By Jennifer Emert - bio | email
ALBANY, GA (WALB) - Because of previous problems between the two families in that case, there is extra security at the Lee County Courthouse for Craig Johnson's murder trial, but that's not the case every day.
In fact on days where there isn't court, there's virtually no security at all. Courthouse workers from judges to clerks say it makes them uneasy. There is a Sheriff's office at the Lee County Courthouse, when court's in session three deputies man it, but when court isn't in session those deputies are out serving papers and there's only one deputy left to man what's now two buildings full of court offices. It's something the Sheriff wants to change, but commissioners see it differently.
When a screaming match began between Craig Johnson's family and Nicole Judge's relatives before jury selection even began it was easy to see why the Sheriff's office added extra deputies for this trial.
"We broke things up pretty quick this morning. It could have gotten worse than it was this morning. It was intense there for a few minutes, but it didn't last very long," said Lee County Sheriff Reggie Rachals.
While metal detectors and wands kept courthouse personnel safe, it's not the case everyday and has drawn concern from the staff.
"We're vulnerable in this building other than court days, a court day like today with a high profile case we've got plenty of security, but when court is not in session we're absolutely wide open," said Lee County Probate Judge John Wheaton.

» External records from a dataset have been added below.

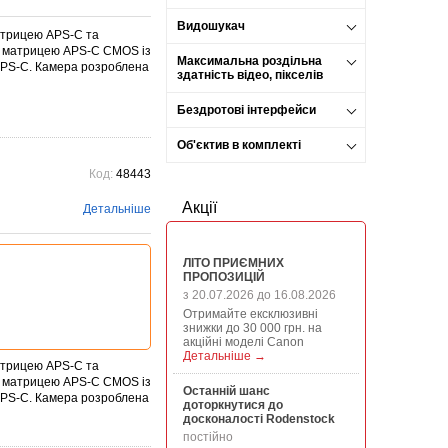
Видошукач
атрицею APS-C та
 матрицею APS-C CMOS із
Максимальна роздільна
 APS-C. Камера розроблена
здатність відео, пікселів
Бездротові інтерфейси
Об'єктив в комплекті
Код:
48443
Акції
Детальніше
ЛІТО ПРИЄМНИХ
ПРОПОЗИЦІЙ
з 20.07.2026 до 16.08.2026
Отримайте ексклюзивні
знижки до 30 000 грн. на
акційні моделі Canon
Детальніше →
атрицею APS-C та
 матрицею APS-C CMOS із
Останній шанс
 APS-C. Камера розроблена
доторкнутися до
досконалості Rodenstock
постійно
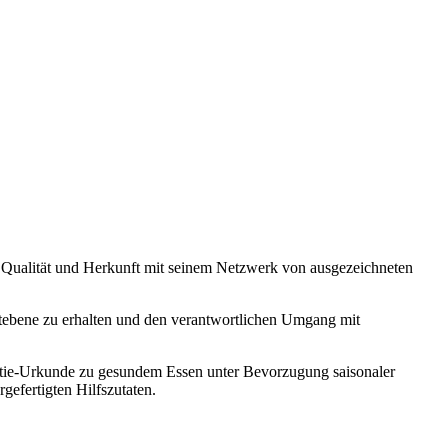
on Qualität und Herkunft mit seinem Netzwerk von ausgezeichneten
weltebene zu erhalten und den verantwortlichen Umgang mit
ntie-Urkunde zu gesundem Essen unter Bevorzugung saisonaler
efertigten Hilfszutaten.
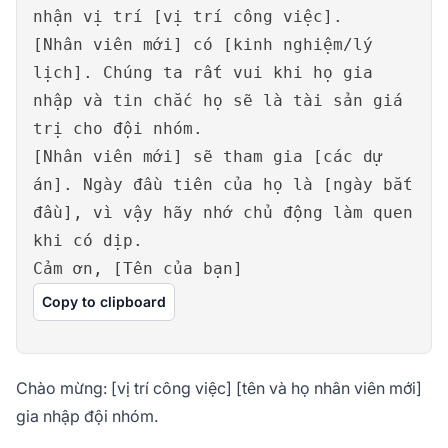
nhận vị trí [vị trí công việc].
[Nhân viên mới] có [kinh nghiệm/lý
lịch]. Chúng ta rất vui khi họ gia
nhập và tin chắc họ sẽ là tài sản giá
trị cho đội nhóm.
[Nhân viên mới] sẽ tham gia [các dự
án]. Ngày đầu tiên của họ là [ngày bắt
đầu], vì vậy hãy nhớ chủ động làm quen
khi có dịp.
Cảm ơn, [Tên của bạn]
Copy to clipboard
Chào mừng: [vị trí công việc] [tên và họ nhân viên mới]
gia nhập đội nhóm.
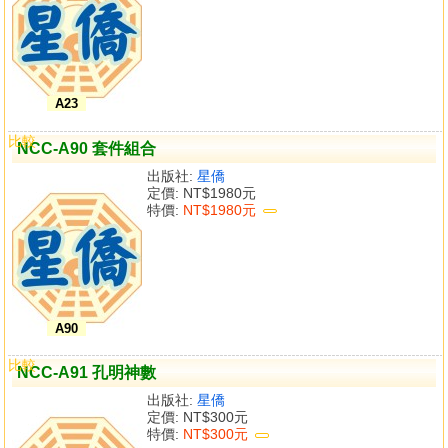
A23
比較
NCC-A90 套件組合
出版社:
星僑
定價:
NT$1980元
特價:
NT$1980元
A90
比較
NCC-A91 孔明神數
出版社:
星僑
定價:
NT$300元
特價:
NT$300元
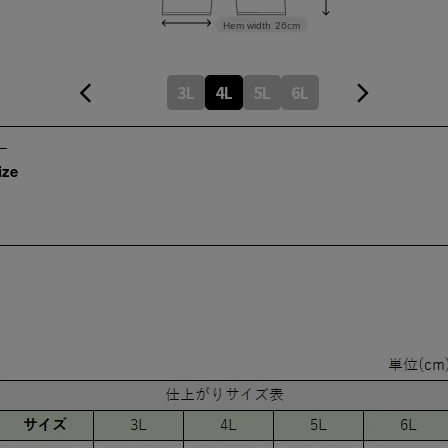
Hem width
26cm
3L
4L
5L
6L
ize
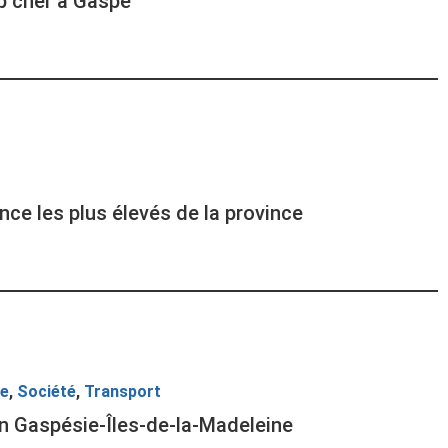
op cher à Gaspé
nce les plus élevés de la province
ce
,
Société
,
Transport
n Gaspésie-Îles-de-la-Madeleine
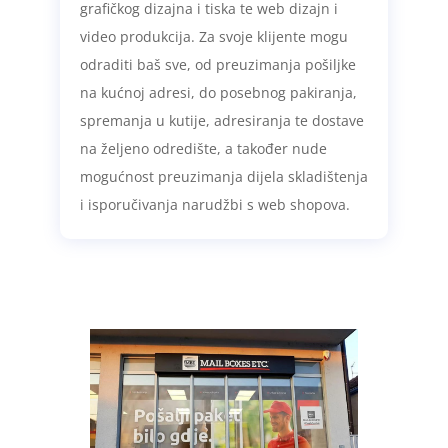
grafičkog dizajna i tiska te web dizajn i
video produkcija. Za svoje klijente mogu
odraditi baš sve, od preuzimanja pošiljke
na kućnoj adresi, do posebnog pakiranja,
spremanja u kutije, adresiranja te dostave
na željeno odredište, a također nude
mogućnost preuzimanja dijela skladištenja
i isporučivanja narudžbi s web shopova.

Sheriff Reggie Rachals considered adding a system in each office that could alert deputies if there's trouble and proposed using part time staff to guard the building when court's not in session, but he says money's tight.
"With the budget crunch like it is and money's tight and they couldn't do it right at this point in time. I think they're trying to look into it and take other steps to help me get the security that I need up here during the week not just on high profile days," said Rachals.
Judge Wheaton says the dangers are real, recalling a recent confrontation with a defendant in his office.
"He threatened an attorney that was in the office here in the office on that particular day. That drew great concern and I found out a couple of days later he actually attacked a citizen of this county," said Wheaton.
In 25 years he's seen a great change in caseloads, in the attitude of the people the court deals with, and he hopes soon a change in the security procedures.
Commissioner Rick Muggridge said the Sheriff's office received the largest budget increase in the latest budget and didn't see personnel cuts through attrition that other offices have seen. He said it's up to the Sheriff to spend the money he's allotted and if he wants to shift more money to courthouse security, he'll have to make adjustments elsewhere.
County Administrator Alan Ours proposed a millage increase in 2007 that would have raised extra money for courthouse security, but commissioners were adamant about not raising taxes.